“What a piece of work is a man” (Hamlet)
À primeira vista, A Mosca na versão do Cronenberg é o Diogo Mainardi se transformando no Tadeu Melo. Mas o ponto é a personagem de Geena Davis, Veronica, só catar boy-lixo.
Tem quase um subtexto anos 50, de “cuidado com a ciência”, aplicado ao darwinismo social (e à ideia de eugenia e do sonho de aprimorar a evolução humana): ao fim, a psique de Veronica é mais bem adaptada que a de Brundle-Fly e a do outro boy-lixo.

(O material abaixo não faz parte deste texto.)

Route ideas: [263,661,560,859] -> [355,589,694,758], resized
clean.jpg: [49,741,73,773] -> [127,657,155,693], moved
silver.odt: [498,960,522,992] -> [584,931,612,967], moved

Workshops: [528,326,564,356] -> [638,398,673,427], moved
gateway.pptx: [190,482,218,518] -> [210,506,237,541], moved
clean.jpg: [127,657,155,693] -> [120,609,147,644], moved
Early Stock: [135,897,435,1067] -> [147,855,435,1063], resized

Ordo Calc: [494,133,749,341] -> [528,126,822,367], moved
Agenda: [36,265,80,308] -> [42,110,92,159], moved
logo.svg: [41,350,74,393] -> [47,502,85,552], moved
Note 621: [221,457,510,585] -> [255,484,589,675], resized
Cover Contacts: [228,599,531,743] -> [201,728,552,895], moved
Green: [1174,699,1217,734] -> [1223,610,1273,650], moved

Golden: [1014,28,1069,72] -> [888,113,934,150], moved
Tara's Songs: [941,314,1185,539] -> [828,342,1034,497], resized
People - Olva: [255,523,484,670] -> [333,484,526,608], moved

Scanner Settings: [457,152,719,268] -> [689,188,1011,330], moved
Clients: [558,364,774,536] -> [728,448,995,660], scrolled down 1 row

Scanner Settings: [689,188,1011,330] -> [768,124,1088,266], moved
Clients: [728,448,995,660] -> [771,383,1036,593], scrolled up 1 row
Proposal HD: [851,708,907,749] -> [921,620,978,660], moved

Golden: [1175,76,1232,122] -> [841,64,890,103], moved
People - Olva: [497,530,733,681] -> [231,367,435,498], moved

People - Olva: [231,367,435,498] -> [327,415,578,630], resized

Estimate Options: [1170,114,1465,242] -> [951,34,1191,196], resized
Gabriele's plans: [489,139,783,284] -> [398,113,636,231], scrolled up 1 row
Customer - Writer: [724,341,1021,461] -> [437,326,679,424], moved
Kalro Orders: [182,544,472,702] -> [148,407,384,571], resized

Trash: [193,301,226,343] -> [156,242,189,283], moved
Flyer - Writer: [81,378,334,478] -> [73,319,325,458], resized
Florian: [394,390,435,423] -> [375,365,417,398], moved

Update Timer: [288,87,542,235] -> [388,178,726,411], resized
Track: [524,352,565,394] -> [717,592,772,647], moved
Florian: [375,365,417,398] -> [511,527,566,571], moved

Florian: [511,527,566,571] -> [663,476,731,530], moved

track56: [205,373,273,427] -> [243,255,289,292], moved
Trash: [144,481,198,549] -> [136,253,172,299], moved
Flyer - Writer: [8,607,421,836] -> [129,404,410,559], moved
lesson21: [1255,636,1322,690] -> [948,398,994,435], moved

E a chave é o sonho da personagem. (Cronenberg diz que numa cena deletada, em vez de uma pupa, Geena Davis dava a luz um bebê-borboleta.) Só Veronica sonha, só ela sai inteira.
O personagem de Geena Davis termina o filme quase sem arranhões. Já os boy-lixo se revelam fisicamente sem pé (e João-sem-braço) nem cabeça.
Críticos da época falaram de Aids; Cronenberg reiterou em várias entrevistas que se tratava de velhice (e da degeneração do corpo).
Mas parece, em retrospecto, uma retomada da fala de Hamlet a Rosencrantz e também um estudo do papel da mulher no início dos anos 80.
Ainda a respeito dos anos 50 e do tipo de contos de moralidade sci-fi, pirateando ou subvertendo HG Wells e Verne, o filme é cheio de inversões e reversões dos tropos e clichês daqueles filmes. Logo de cara, Geena Davis entrega a meia a Jeff Goldblum sem perder os sapatos. É, como resenhista costuma dizer, emblemática, ao ponto do fetiche, a quantidade de mulheres perdendo os sapatos, mesmo quando não há monstros gigantes nem são elas os monstros gigantes nesses filmes.
Seria Cronenberg o mais canadense dos feministas?